■ ENTRIES PROVIDED ■
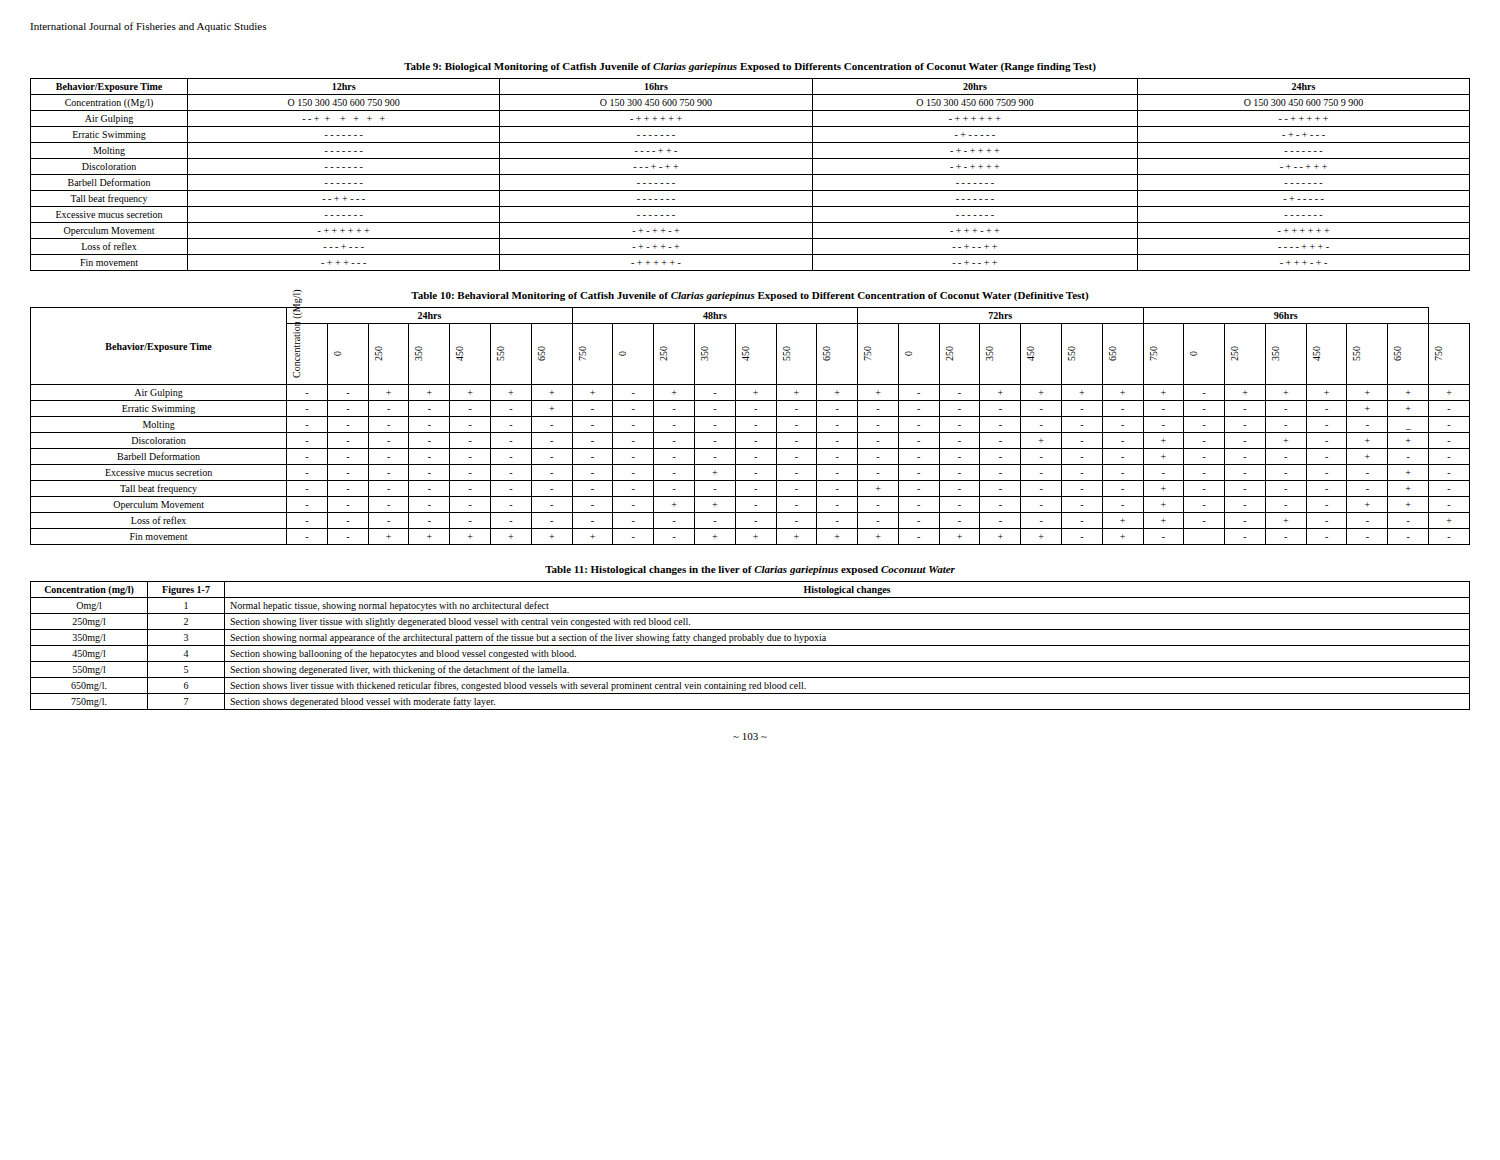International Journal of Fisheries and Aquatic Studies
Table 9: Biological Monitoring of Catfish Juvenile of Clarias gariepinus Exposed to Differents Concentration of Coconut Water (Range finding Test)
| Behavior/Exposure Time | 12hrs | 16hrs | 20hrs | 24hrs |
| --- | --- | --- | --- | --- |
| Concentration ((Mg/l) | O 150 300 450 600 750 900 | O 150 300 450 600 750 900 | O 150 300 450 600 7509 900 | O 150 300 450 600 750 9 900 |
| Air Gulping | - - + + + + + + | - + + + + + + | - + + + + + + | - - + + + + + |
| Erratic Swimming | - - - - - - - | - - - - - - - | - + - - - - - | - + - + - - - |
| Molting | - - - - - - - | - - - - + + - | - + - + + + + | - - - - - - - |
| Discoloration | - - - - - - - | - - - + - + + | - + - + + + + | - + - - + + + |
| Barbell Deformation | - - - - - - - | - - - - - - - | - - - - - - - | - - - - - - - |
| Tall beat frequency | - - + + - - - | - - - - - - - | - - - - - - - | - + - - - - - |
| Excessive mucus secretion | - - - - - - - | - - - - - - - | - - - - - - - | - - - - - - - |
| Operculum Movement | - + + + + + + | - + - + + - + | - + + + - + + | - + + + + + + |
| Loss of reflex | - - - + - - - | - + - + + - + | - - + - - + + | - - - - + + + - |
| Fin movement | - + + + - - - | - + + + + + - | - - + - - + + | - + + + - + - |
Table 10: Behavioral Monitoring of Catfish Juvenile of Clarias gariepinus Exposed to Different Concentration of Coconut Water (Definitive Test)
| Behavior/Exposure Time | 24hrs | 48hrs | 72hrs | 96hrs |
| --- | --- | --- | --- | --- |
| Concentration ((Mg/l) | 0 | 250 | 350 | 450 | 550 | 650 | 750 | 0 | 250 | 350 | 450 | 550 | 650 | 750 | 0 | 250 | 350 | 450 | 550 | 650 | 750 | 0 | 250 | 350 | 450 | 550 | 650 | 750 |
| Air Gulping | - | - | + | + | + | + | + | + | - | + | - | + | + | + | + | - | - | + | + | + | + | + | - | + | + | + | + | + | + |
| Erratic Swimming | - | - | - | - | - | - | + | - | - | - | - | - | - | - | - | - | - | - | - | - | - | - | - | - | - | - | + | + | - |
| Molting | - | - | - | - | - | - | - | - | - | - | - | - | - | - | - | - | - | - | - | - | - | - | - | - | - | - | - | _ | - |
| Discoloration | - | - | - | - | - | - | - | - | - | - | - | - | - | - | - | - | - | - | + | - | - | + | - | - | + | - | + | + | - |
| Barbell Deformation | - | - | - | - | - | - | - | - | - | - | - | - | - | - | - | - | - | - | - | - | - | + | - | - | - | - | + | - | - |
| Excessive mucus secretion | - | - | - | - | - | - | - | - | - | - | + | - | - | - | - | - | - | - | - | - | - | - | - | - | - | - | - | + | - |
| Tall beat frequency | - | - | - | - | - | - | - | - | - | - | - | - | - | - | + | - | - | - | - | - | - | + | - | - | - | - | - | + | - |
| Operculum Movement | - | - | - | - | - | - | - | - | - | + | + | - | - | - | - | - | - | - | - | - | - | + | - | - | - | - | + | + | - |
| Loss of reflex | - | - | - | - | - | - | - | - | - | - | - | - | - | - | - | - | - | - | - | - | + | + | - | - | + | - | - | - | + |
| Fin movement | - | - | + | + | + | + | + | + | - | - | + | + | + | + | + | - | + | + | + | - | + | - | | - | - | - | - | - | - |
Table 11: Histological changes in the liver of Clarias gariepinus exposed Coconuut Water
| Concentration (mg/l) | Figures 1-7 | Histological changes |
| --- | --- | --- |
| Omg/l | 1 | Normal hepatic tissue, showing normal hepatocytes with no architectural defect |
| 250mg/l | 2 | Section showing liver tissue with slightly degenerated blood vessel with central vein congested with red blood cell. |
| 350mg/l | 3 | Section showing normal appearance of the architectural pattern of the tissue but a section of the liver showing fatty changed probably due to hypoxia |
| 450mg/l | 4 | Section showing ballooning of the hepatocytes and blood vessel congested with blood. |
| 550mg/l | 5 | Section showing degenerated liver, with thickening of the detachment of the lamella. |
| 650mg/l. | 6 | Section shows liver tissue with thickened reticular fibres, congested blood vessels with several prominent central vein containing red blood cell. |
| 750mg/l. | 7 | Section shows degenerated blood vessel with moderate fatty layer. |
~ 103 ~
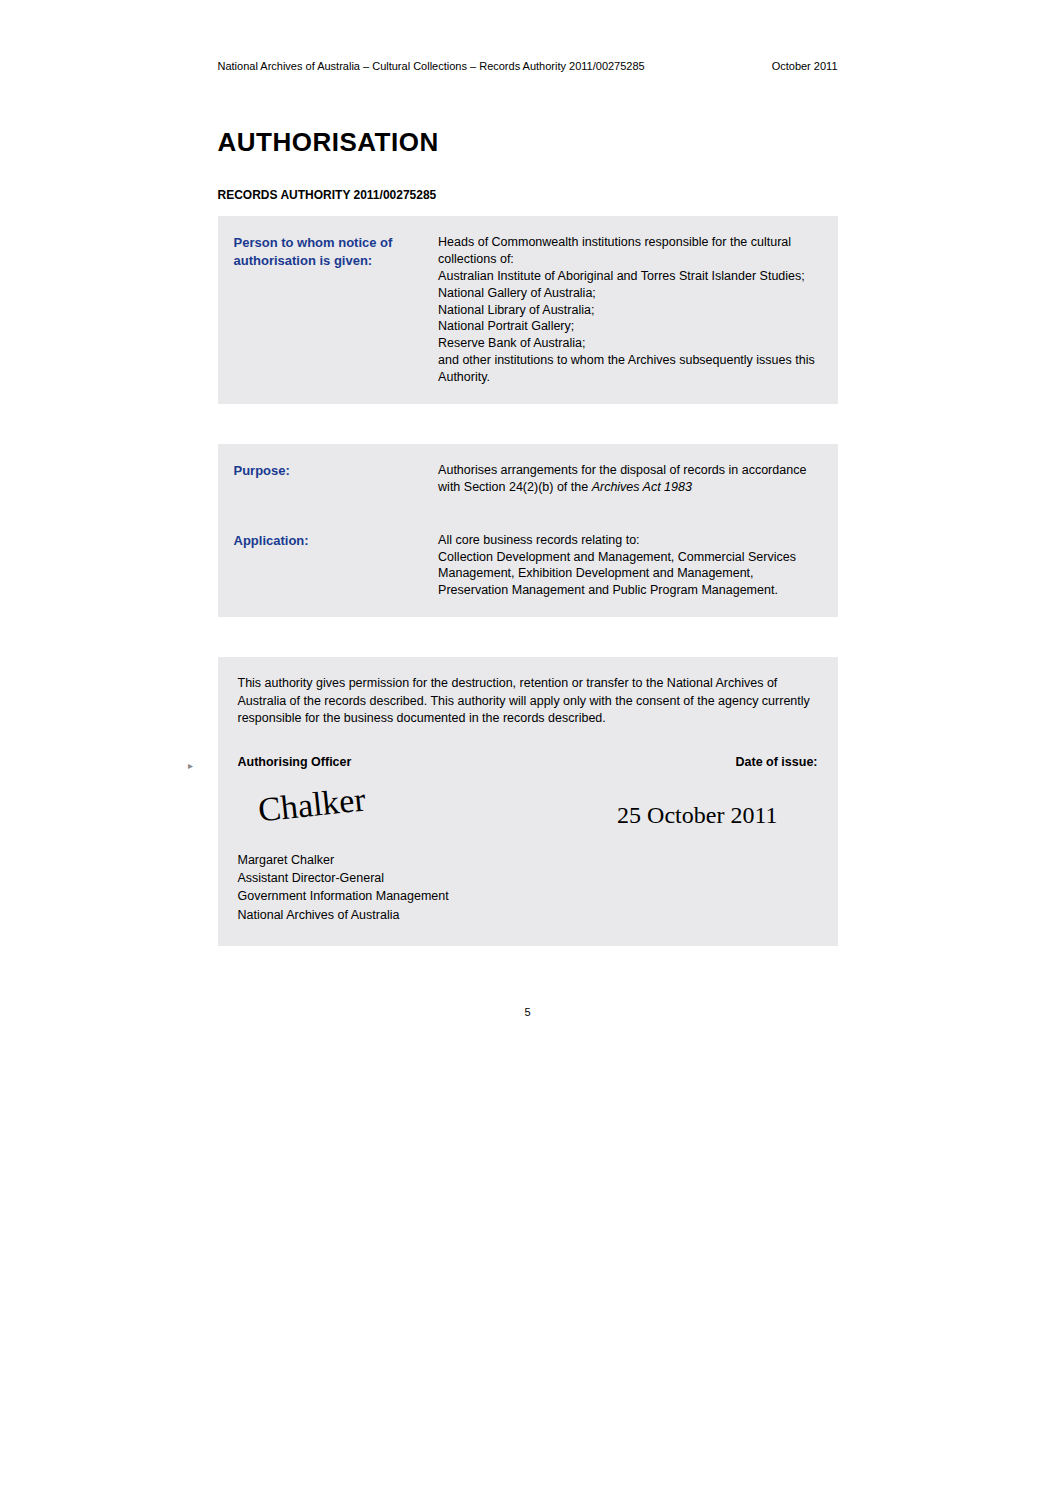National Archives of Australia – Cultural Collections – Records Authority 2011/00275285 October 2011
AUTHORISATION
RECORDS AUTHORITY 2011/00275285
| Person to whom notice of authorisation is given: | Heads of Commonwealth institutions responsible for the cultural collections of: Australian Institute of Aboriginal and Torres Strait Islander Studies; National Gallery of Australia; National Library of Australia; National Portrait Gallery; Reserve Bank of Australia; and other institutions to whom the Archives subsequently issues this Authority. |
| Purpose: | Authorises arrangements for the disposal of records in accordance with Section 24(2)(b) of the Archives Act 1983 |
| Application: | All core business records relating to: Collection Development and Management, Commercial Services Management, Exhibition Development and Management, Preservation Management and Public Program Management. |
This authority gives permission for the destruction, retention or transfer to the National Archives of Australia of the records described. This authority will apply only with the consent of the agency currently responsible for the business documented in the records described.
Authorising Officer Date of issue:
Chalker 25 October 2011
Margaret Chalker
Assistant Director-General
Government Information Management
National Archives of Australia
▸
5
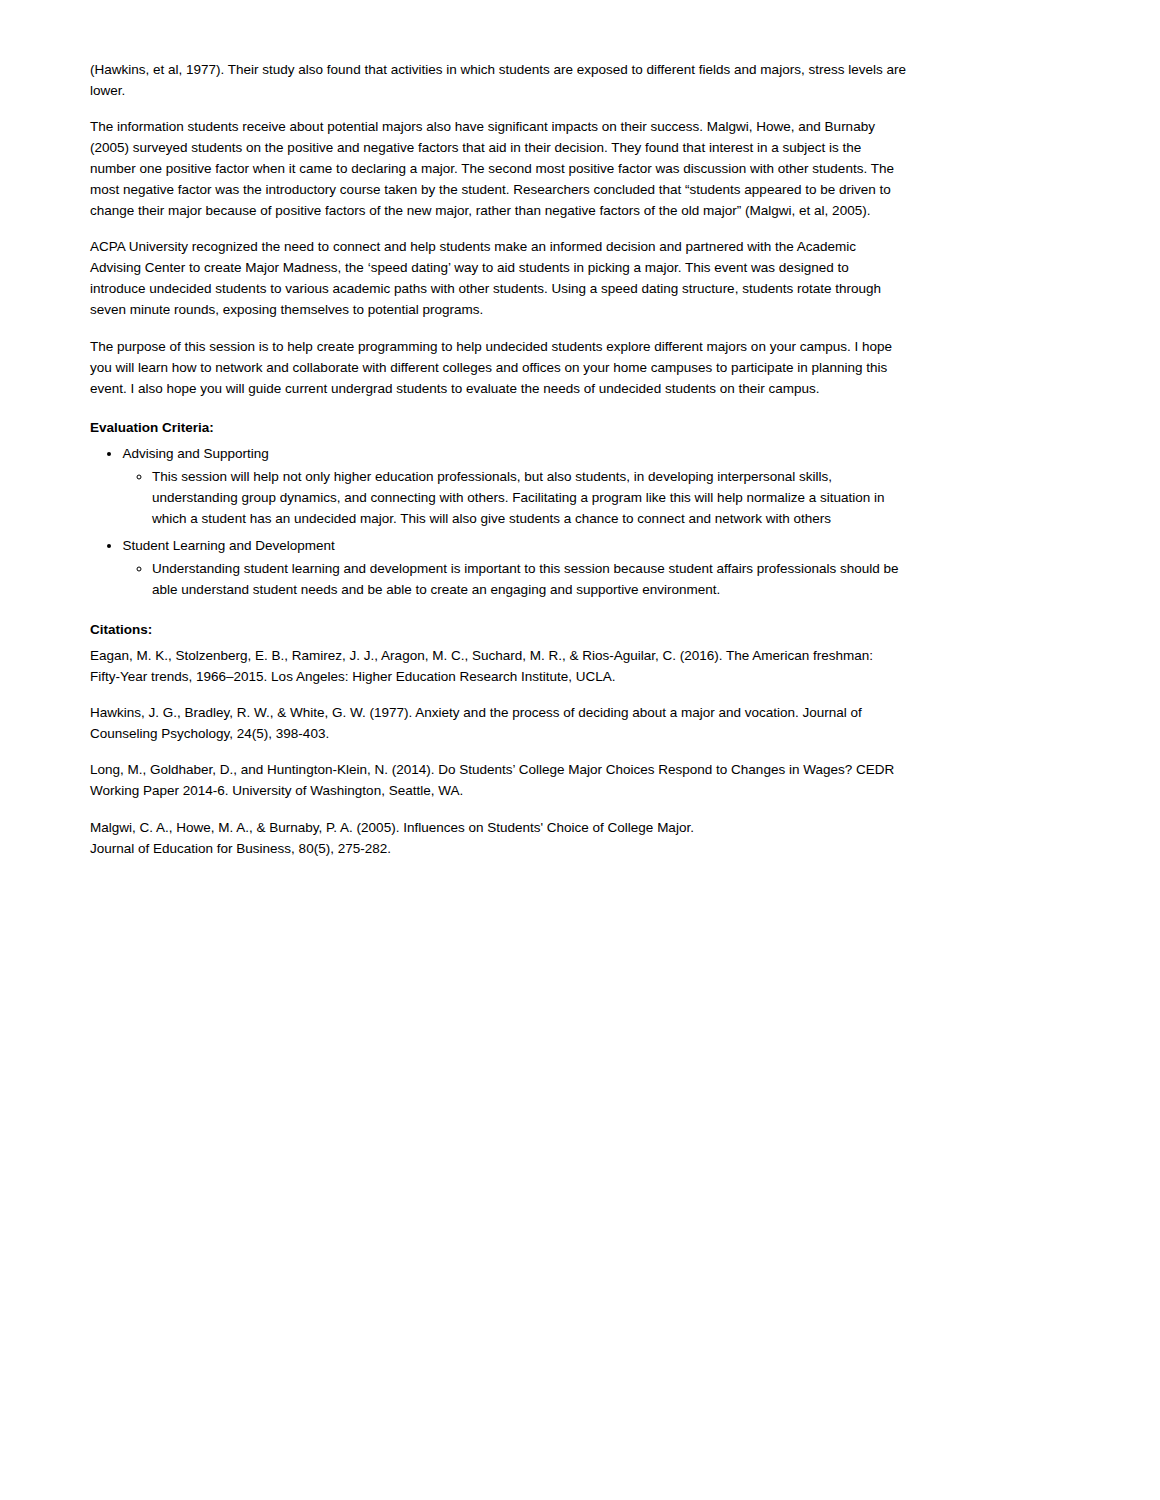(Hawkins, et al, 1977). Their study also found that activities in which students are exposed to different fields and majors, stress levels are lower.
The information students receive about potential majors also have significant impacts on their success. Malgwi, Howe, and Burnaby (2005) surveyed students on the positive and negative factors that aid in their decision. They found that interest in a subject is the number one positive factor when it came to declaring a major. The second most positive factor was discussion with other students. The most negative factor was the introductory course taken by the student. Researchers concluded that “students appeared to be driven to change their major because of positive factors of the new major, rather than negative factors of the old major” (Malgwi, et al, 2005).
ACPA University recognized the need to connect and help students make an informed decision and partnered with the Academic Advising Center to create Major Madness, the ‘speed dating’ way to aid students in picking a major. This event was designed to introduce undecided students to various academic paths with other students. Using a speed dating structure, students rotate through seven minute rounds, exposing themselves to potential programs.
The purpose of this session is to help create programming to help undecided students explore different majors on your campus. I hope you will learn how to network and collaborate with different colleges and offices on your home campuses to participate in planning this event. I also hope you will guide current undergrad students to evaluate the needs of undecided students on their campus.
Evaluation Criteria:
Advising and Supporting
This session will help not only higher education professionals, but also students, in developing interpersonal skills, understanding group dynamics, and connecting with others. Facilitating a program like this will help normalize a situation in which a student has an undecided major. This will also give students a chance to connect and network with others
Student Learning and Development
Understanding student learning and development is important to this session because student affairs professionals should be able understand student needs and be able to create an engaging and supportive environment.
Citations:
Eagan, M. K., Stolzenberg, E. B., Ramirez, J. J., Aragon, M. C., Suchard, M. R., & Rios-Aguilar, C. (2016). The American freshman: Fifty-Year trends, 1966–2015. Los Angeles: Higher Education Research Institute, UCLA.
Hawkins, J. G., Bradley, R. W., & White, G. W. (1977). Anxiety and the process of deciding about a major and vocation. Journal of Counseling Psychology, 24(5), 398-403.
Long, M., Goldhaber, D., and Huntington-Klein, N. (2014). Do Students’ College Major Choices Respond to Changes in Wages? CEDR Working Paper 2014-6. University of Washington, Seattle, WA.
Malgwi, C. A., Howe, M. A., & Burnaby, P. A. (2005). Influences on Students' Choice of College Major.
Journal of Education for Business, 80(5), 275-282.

■ WHAT YOU NEED TO DO ■
Each entry is to be returned precisely as it appears, but the pictures are to be dropped.

■ RESPONSE TO THIS TASK ■
International Journal of Fisheries and Aquatic Studies
Table 9: Biological Monitoring of Catfish Juvenile of Clarias gariepinus Exposed to Differents Concentration of Coconut Water (Range finding Test)
| Behavior/Exposure Time | 12hrs | 16hrs | 20hrs | 24hrs |
| --- | --- | --- | --- | --- |
| Concentration ((Mg/l) | O 150 300 450 600 750 900 | O 150 300 450 600 750 900 | O 150 300 450 600 7509 900 | O 150 300 450 600 750 9 900 |
| Air Gulping | - - + + + + + + | - + + + + + + | - + + + + + + | - - + + + + + |
| Erratic Swimming | - - - - - - - | - - - - - - - | - + - - - - - | - + - + - - - |
| Molting | - - - - - - - | - - - - + + - | - + - + + + + | - - - - - - - |
| Discoloration | - - - - - - - | - - - + - + + | - + - + + + + | - + - - + + + |
| Barbell Deformation | - - - - - - - | - - - - - - - | - - - - - - - | - - - - - - - |
| Tall beat frequency | - - + + - - - | - - - - - - - | - - - - - - - | - + - - - - - |
| Excessive mucus secretion | - - - - - - - | - - - - - - - | - - - - - - - | - - - - - - - |
| Operculum Movement | - + + + + + + | - + - + + - + | - + + + - + + | - + + + + + + |
| Loss of reflex | - - - + - - - | - + - + + - + | - - + - - + + | - - - - + + + - |
| Fin movement | - + + + - - - | - + + + + + - | - - + - - + + | - + + + - + - |
Table 10: Behavioral Monitoring of Catfish Juvenile of Clarias gariepinus Exposed to Different Concentration of Coconut Water (Definitive Test)
| Behavior/Exposure Time | 24hrs | 48hrs | 72hrs | 96hrs |
| --- | --- | --- | --- | --- |
| Concentration ((Mg/l) | 0 | 250 | 350 | 450 | 550 | 650 | 750 | 0 | 250 | 350 | 450 | 550 | 650 | 750 | 0 | 250 | 350 | 450 | 550 | 650 | 750 | 0 | 250 | 350 | 450 | 550 | 650 | 750 |
| Air Gulping | - | - | + | + | + | + | + | + | - | + | - | + | + | + | + | - | - | + | + | + | + | + | - | + | + | + | + | + | + |
| Erratic Swimming | - | - | - | - | - | - | + | - | - | - | - | - | - | - | - | - | - | - | - | - | - | - | - | - | - | - | + | + | - |
| Molting | - | - | - | - | - | - | - | - | - | - | - | - | - | - | - | - | - | - | - | - | - | - | - | - | - | - | - | _ | - |
| Discoloration | - | - | - | - | - | - | - | - | - | - | - | - | - | - | - | - | - | - | + | - | - | + | - | - | + | - | + | + | - |
| Barbell Deformation | - | - | - | - | - | - | - | - | - | - | - | - | - | - | - | - | - | - | - | - | - | + | - | - | - | - | + | - | - |
| Excessive mucus secretion | - | - | - | - | - | - | - | - | - | - | + | - | - | - | - | - | - | - | - | - | - | - | - | - | - | - | - | + | - |
| Tall beat frequency | - | - | - | - | - | - | - | - | - | - | - | - | - | - | + | - | - | - | - | - | - | + | - | - | - | - | - | + | - |
| Operculum Movement | - | - | - | - | - | - | - | - | - | + | + | - | - | - | - | - | - | - | - | - | - | + | - | - | - | - | + | + | - |
| Loss of reflex | - | - | - | - | - | - | - | - | - | - | - | - | - | - | - | - | - | - | - | - | + | + | - | - | + | - | - | - | + |
| Fin movement | - | - | + | + | + | + | + | + | - | - | + | + | + | + | + | - | + | + | + | - | + | - | | - | - | - | - | - | - |
Table 11: Histological changes in the liver of Clarias gariepinus exposed Coconuut Water
| Concentration (mg/l) | Figures 1-7 | Histological changes |
| --- | --- | --- |
| Omg/l | 1 | Normal hepatic tissue, showing normal hepatocytes with no architectural defect |
| 250mg/l | 2 | Section showing liver tissue with slightly degenerated blood vessel with central vein congested with red blood cell. |
| 350mg/l | 3 | Section showing normal appearance of the architectural pattern of the tissue but a section of the liver showing fatty changed probably due to hypoxia |
| 450mg/l | 4 | Section showing ballooning of the hepatocytes and blood vessel congested with blood. |
| 550mg/l | 5 | Section showing degenerated liver, with thickening of the detachment of the lamella. |
| 650mg/l. | 6 | Section shows liver tissue with thickened reticular fibres, congested blood vessels with several prominent central vein containing red blood cell. |
| 750mg/l. | 7 | Section shows degenerated blood vessel with moderate fatty layer. |
~ 103 ~
National Archives of Australia – Cultural Collections – Records Authority 2011/00275285 October 2011
AUTHORISATION
RECORDS AUTHORITY 2011/00275285
| Person to whom notice of authorisation is given: | Heads of Commonwealth institutions responsible for the cultural collections of: Australian Institute of Aboriginal and Torres Strait Islander Studies; National Gallery of Australia; National Library of Australia; National Portrait Gallery; Reserve Bank of Australia; and other institutions to whom the Archives subsequently issues this Authority. |
| Purpose: | Authorises arrangements for the disposal of records in accordance with Section 24(2)(b) of the Archives Act 1983 |
| Application: | All core business records relating to: Collection Development and Management, Commercial Services Management, Exhibition Development and Management, Preservation Management and Public Program Management. |
This authority gives permission for the destruction, retention or transfer to the National Archives of Australia of the records described. This authority will apply only with the consent of the agency currently responsible for the business documented in the records described.
Authorising Officer Date of issue:
Chalker 25 October 2011
Margaret Chalker
Assistant Director-General
Government Information Management
National Archives of Australia
▸
5
(Hawkins, et al, 1977). Their study also found that activities in which students are exposed to different fields and majors, stress levels are lower.
The information students receive about potential majors also have significant impacts on their success. Malgwi, Howe, and Burnaby (2005) surveyed students on the positive and negative factors that aid in their decision. They found that interest in a subject is the number one positive factor when it came to declaring a major. The second most positive factor was discussion with other students. The most negative factor was the introductory course taken by the student. Researchers concluded that “students appeared to be driven to change their major because of positive factors of the new major, rather than negative factors of the old major” (Malgwi, et al, 2005).
ACPA University recognized the need to connect and help students make an informed decision and partnered with the Academic Advising Center to create Major Madness, the ‘speed dating’ way to aid students in picking a major. This event was designed to introduce undecided students to various academic paths with other students. Using a speed dating structure, students rotate through seven minute rounds, exposing themselves to potential programs.
The purpose of this session is to help create programming to help undecided students explore different majors on your campus. I hope you will learn how to network and collaborate with different colleges and offices on your home campuses to participate in planning this event. I also hope you will guide current undergrad students to evaluate the needs of undecided students on their campus.
Evaluation Criteria:
Advising and Supporting
This session will help not only higher education professionals, but also students, in developing interpersonal skills, understanding group dynamics, and connecting with others. Facilitating a program like this will help normalize a situation in which a student has an undecided major. This will also give students a chance to connect and network with others
Student Learning and Development
Understanding student learning and development is important to this session because student affairs professionals should be able understand student needs and be able to create an engaging and supportive environment.
Citations:
Eagan, M. K., Stolzenberg, E. B., Ramirez, J. J., Aragon, M. C., Suchard, M. R., & Rios-Aguilar, C. (2016). The American freshman: Fifty-Year trends, 1966–2015. Los Angeles: Higher Education Research Institute, UCLA.
Hawkins, J. G., Bradley, R. W., & White, G. W. (1977). Anxiety and the process of deciding about a major and vocation. Journal of Counseling Psychology, 24(5), 398-403.
Long, M., Goldhaber, D., and Huntington-Klein, N. (2014). Do Students’ College Major Choices Respond to Changes in Wages? CEDR Working Paper 2014-6. University of Washington, Seattle, WA.
Malgwi, C. A., Howe, M. A., & Burnaby, P. A. (2005). Influences on Students' Choice of College Major.
Journal of Education for Business, 80(5), 275-282.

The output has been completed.